## Excerpt
A new report from the Toronto Board of Health recommends lowering speed limits to improve cycling and walking conditions in the city.
A new report released by the Toronto Board of Health extolls the virtues of walking and cycling in the city as effective ways to boost your health and (win-win!) their revenue. What it doesn’t recommend is driving the current speed limit.
In their recently released report, “Road to Health: Improving Walking and Cycling in Toronto,” the Toronto Board of Health examined both the health benefits and risks of walking and cycling. (As you can imagine, there weren’t many downsides.) Conducted with the help of the city’s Transportation Services division and a team of unnamed experts, the 98-page study recommends the implementation of several strategic measures to promote the use and safety of these types of “active transportation” in the city—a key recommendation being “reducing vehicle speed limits to 30 kilometres per hour on residential streets, and imposing a city-wide limit of 40 kilometres per hour on all other streets, unless marked otherwise.”
While this may appear to downtown commuters as the latest incarnation of the “war on the car,” the report cites reduced mortality rates from vascular diseases like strokes and heart attacks, diabetes, cancer, and mitigating effects on mental illness as overwhelmingly favourable consequences that would result from investing in traffic signals with advanced crossings for pedestrians and more markings (like bicycle boxes) for cyclists navigating the urban core.

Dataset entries
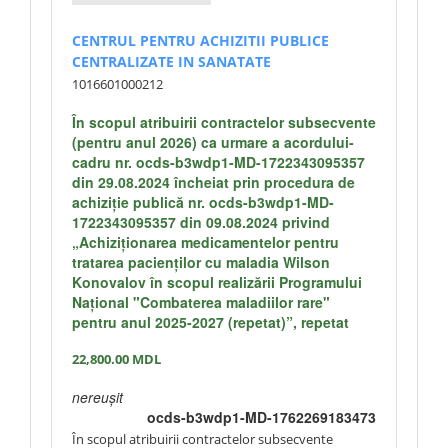
CENTRUL PENTRU ACHIZITII PUBLICE
CENTRALIZATE IN SANATATE
1016601000212
În scopul atribuirii contractelor subsecvente
(pentru anul 2026) ca urmare a acordului-
cadru nr. ocds-b3wdp1-MD-1722343095357
din 29.08.2024 încheiat prin procedura de
achiziție publică nr. ocds-b3wdp1-MD-
1722343095357 din 09.08.2024 privind
„Achiziţionarea medicamentelor pentru
tratarea pacienților cu maladia Wilson
Konovalov în scopul realizării Programului
Național "Combaterea maladiilor rare"
pentru anul 2025-2027 (repetat)”, repetat
22,800.00
MDL
nereușit
ocds-b3wdp1-MD-1762269183473
În scopul atribuirii contractelor subsecvente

## Check your understanding
a – In the article on the Toronto Board of Health's walking and cycling report, what reasons does the report give for investing in traffic signals with advanced pedestrian crossings and more markings for cyclists? Answer in one to three sentences.
b – Write the next part of the article on the Toronto Board of Health's walking and cycling report, picking up after its final sentence.

## Set of answers
a – The report cites reduced mortality rates from vascular diseases such as strokes and heart attacks, from diabetes, and from cancer. It also points to mitigating effects on mental illness. It presents these as overwhelmingly favourable consequences of those investments.

b –
The report also naturally touched on economics of activity: It is estimated that a more active populace would offset about $110‑160 million in direct health care costs and about $62 million in current expenditures related to vehicle-pedestrian collisions. (When the indirect costs of “lost productivity” and “the economic value of a life” are factored in, we’re looking at a total windfall of any between $130-478 million.)
Should the infrastructural changes find some vocal proponents at City Hall, the report is poised to change the way Toronto’s foot-and-pedal fans get from place to place. The report will be under consideration at a meeting of the Board of Health on April 30 and mulled over at a city council meeting on May 8.